A propos de l’accompagnement d’un parent âgé et de ce qu’il implique pour ses enfants

Message de Mme Sabine Frackowiak à Georges Arbuz du 30 décembre 2020.

Je vous remercie pour l’envoi de l’article sur le vieillissement de la population, ses conséquences, et notamment les dommages collatéraux qui en résultent, tant sur la personne âgée elle-même, que sur ses proches (Fragilité du sujet âgé et prévention : que retenir des avancéesde la recherche ? ) . Article publié dans la revue Gérontologie et Société de décembre 2020. L’intérêt grandissant porté sur ce sujet devenu incontournable ne peut que me réjouir.  La lecture du document m’interpelle à plusieurs égards. D’une part, parce que je viens d’entrer dans la troisième étape de mon existence et suis susceptible d’expérimenter, dans les années à venir, les effets délétères du vieillissement ; d’autre part, parce que les témoignages relatés dans cet article m’ont replongée dans les années 90, alors que j’étais confrontée à un vécu quelque peu similaire.

 En effet, si mon papa est décédé précocement à l’âge de soixante-trois ans de silicose (je n’avais que dix-huit ans), ma maman, victime civile de guerre (amputée d’une jambe à vingt-six ans en 1939) a, quant à elle, nécessité de tout temps un accompagnement. Ce dernier s’est révélé plus soutenu encore durant les dix dernières années de sa vie.
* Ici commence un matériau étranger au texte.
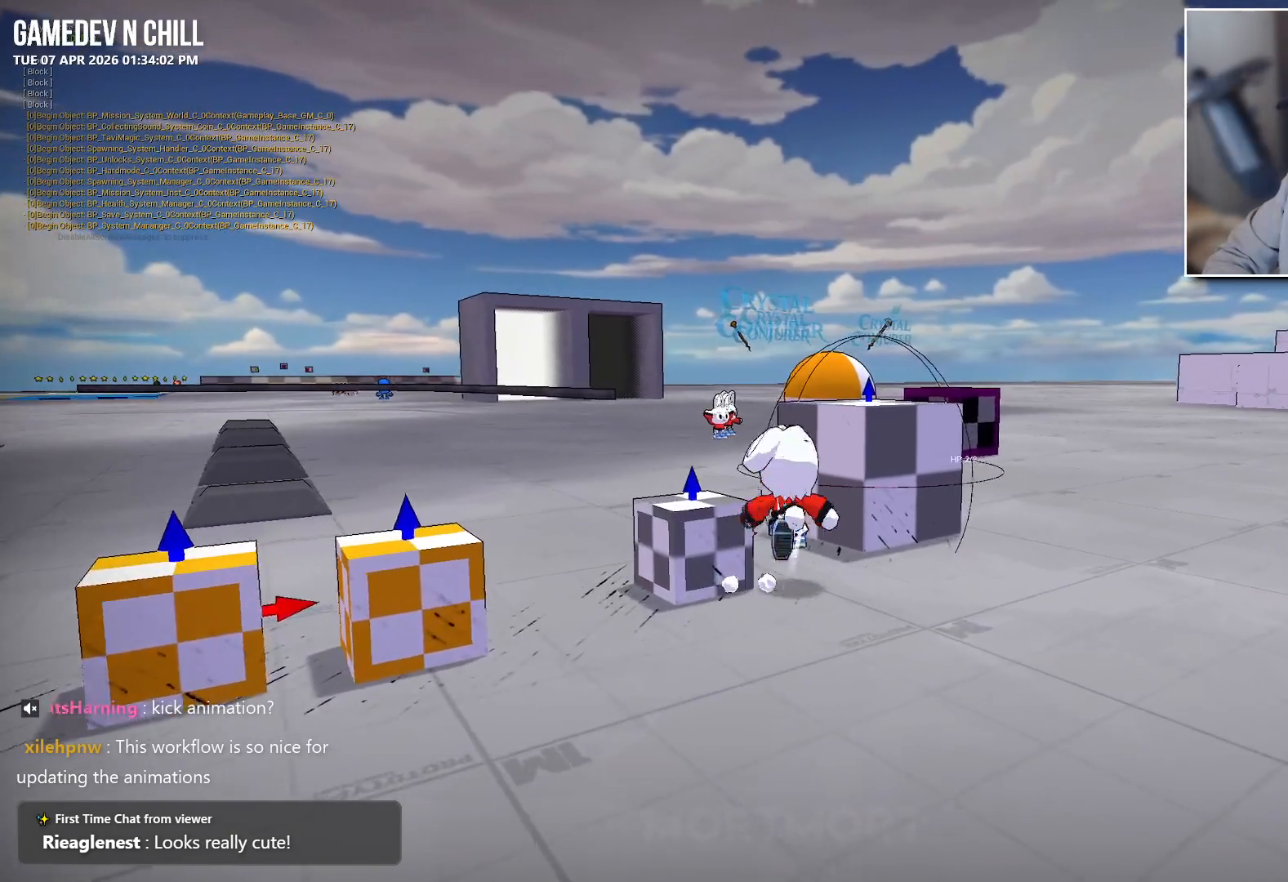
{"buttons": [], "left_stick": "up-left", "right_stick": "center", "events": [[50, "A", "up"], [267, "right_stick", "right"], [450, "right_stick", "center"]]}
Nous nous sommes efforcées, ma sœur et moi, de réaliser cet accompagnement de notre mieux. Maman étant insulinodépendante, je me rendais à son domicile le matin avant de rejoindre l’établissement hospitalier dans lequel j’exerçais, et le soir, afin de pratiquer les injections, y compris le Week-end. Nous préparions chaque jour son petit-déjeuner, le déjeuner et le dîner ; nous assurions sa toilette et l’aidions à se mettre au lit. Notre présence à ses côtés était sa bouffée d’oxygène et nous mettions tout en œuvre pour l’entourer de notre mieux, souvent au détriment de notre vie familiale et personnelle.  Puis, la prise en charge quotidienne étant devenue très compliquée, notamment en raison d’une démence sénile, nous n’avons eu d’autre choix que de la confier, dans un premier temps, à une structure de type « Foyer Logement ». Seul le déjeuner y était servi. Je continuais à me déplacer chaque matin pour réaliser sa piqûre d’insuline ; le midi, ma sœur la conduisait en fauteuil roulant jusqu’à la salle à manger ; et nous revenions toutes deux le soir. Devenue polypathologique, la santé de maman s’est rapidement détériorée et a nécessité le recours à une Unité Médicalisée. Ce fut un déchirement, tant pour elle, que pour nous. Nous sentions que notre présence à ses côtés était vitale pour éviter qu’un syndrome de glissement ne vienne accentuer sa fragilité. Nous faisions trente km tous les soirs pour lui rendre visite. Le diabète ayant progressivement fait son œuvre de destruction, il a fallu, dans un premier temps, procéder à l’ablation de deux orteils puis envisager l’amputation de son unique jambe. Elle décédait dans l’Unité de Soins de Longue Durée du CH de SECLIN en 1997, six mois seulement après l’intervention, à quatre-vingt-trois ans, refusant de s’alimenter et ne souhaitant qu’une chose : quitter ce monde…

Son départ nous a brisées, ma sœur et moi. Et alors que nous pensions néanmoins retrouver progressivement une certaine « normalité » dans notre vie, c’est dans la dépression que nous avons sombré, dépression dont nous conservons aujourd’hui encore les stigmates. Une aide psychologique aurait été la bienvenue pour surmonter cette épreuve, car c’est bien d’une épreuve qu’il s’agit.

Aujourd’hui, la prise de conscience autour du vieillissement et de ses effets ; le développement de l’aide aux aidants, quelle que soit sa forme, sont autant de signes encourageants dans la traversée du désert que vivent de nombreuses familles. Chacun aborde cette épreuve à la lumière de sa propre histoire et de ses croyances. Si certains y sont préparés et abordent sereinement ce cap, pour d’autres la situation devient très vite insurmontable et n’est pas sans laisser de traces indélébiles.